Islam: ogni confronto parte sempre dalla chiara consapevolezza delle proprie radici

Oggi con i ragazzi del mio istituto abbiamo discusso di Islam radicale. Con passione e moderazione in tanti sono intervenuti con il semplice intento di capire qualche cosa di più. Risultato? Il vero pericolo a tutti è parso il relativismo, cioè l’incapacità da parte di alcuni, per fortuna una minoranza- seppur ricca di mezzi- di comprendere come la religione sia parte integrante del patrimonio culturale di tutti i popoli. In tal senso le religioni proprio per la loro natura comunitaria esigono di essere riconosciute anche sul piano sociale. Il buon legislatore dovrà tener conto di questo dato, contemperando le esigenze di laicità con quelle di una fede che ha bisogno di spazi pubblici.

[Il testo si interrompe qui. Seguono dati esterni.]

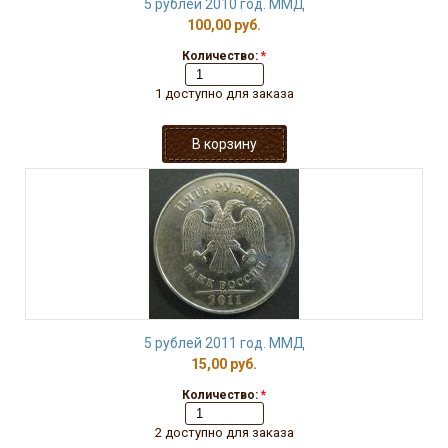
5 рублей 2010 год. ММД
100,00 руб.
Количество:
*
1 доступно для заказа
5 рублей 2011 год. ММД
15,00 руб.
Количество:
*
2 доступно для заказа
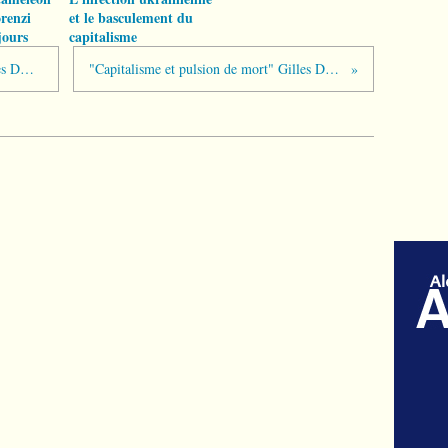
renzi
et le basculement du
jours
capitalisme
"Capitalisme et pulsion de mort" Gilles DOSTALER, Bernard MARIS (VII)
"Capitalisme et pulsion de mort" Gilles DOSTALER, Bernard MARIS (IX)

E’ inutile negarlo, ma il volto pubblico di una fede è essenzialmente di natura morale. La tradizione cristiana come tutti sappiamo ha nutrito per secoli il mondo occidentale imprimendo in esso il proprio stigma, sul piano artistico, culturale, del costume, della legge. Oggi l’ Islam preme con il proprio bagaglio di storia e di cultura, che per ora resta su di un piano privato ma che naturalmente tenderà ad espandersi nella misura in cui il numero dei musulmani crescerà popolando le nostre città e frequentando le nostre scuole.

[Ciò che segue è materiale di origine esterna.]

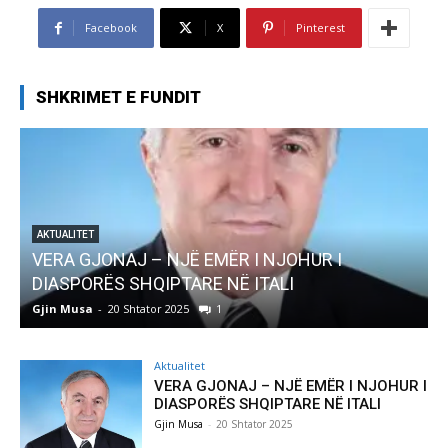
Facebook
X
Pinterest
SHKRIMET E FUNDIT
AKTUALITET
Pregaditi Gjin Musa-Rome- Shtator 2025
Gjin Musa
-
8 Shtator 2025
0
Aktualitet
VERA GJONAJ – NJË EMËR I NJOHUR I
DIASPORËS SHQIPTARE NË ITALI
Gjin Musa
-
20 Shtator 2025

A chi mi ha chiesto come faremo a difendere  la nostra cultura o risposto semplicemente che prima di tutto dobbiamo imparare a difenderci dalla religione atea del laicismo, un cancro che ci rende deboli, senza speranza e perciò esposti alle seduzioni di ogni materialismo manipolatorio.  Chiamo il laicismo religione con un solo dogma, la negazione forzata di ogni presenza religiosa dalla sfera pubblica. Ma l’essere attivisti atei è cosa diversissima dalla rispettabilissima convinzione che Dio non esista. L’attivista ateo organizza sistematicamente la truppa militante dei sacerdoti del ” cielo vuoto”, per rivolgerla contro la massa dei credenti. Per questo l’ateismo militante è una forma di religione intollerante, che ben si accompagna all’estremismo islamico. Si tratta delle facce di una stessa medaglia, l’una che esclude Dio dal mondo, l’altra che vuole sovrapporre Dio al mondo. Detto ciò mi sembra utile ricordare come la nostra storia sarà tanto più vincente quanto più riconoscerà le proprie radici. Chi ha una chiara identità non teme il confronto, anzi, l’identità dichiarata è il presupposto fecondo che deve stare a fondamento di ogni forma di dialogo.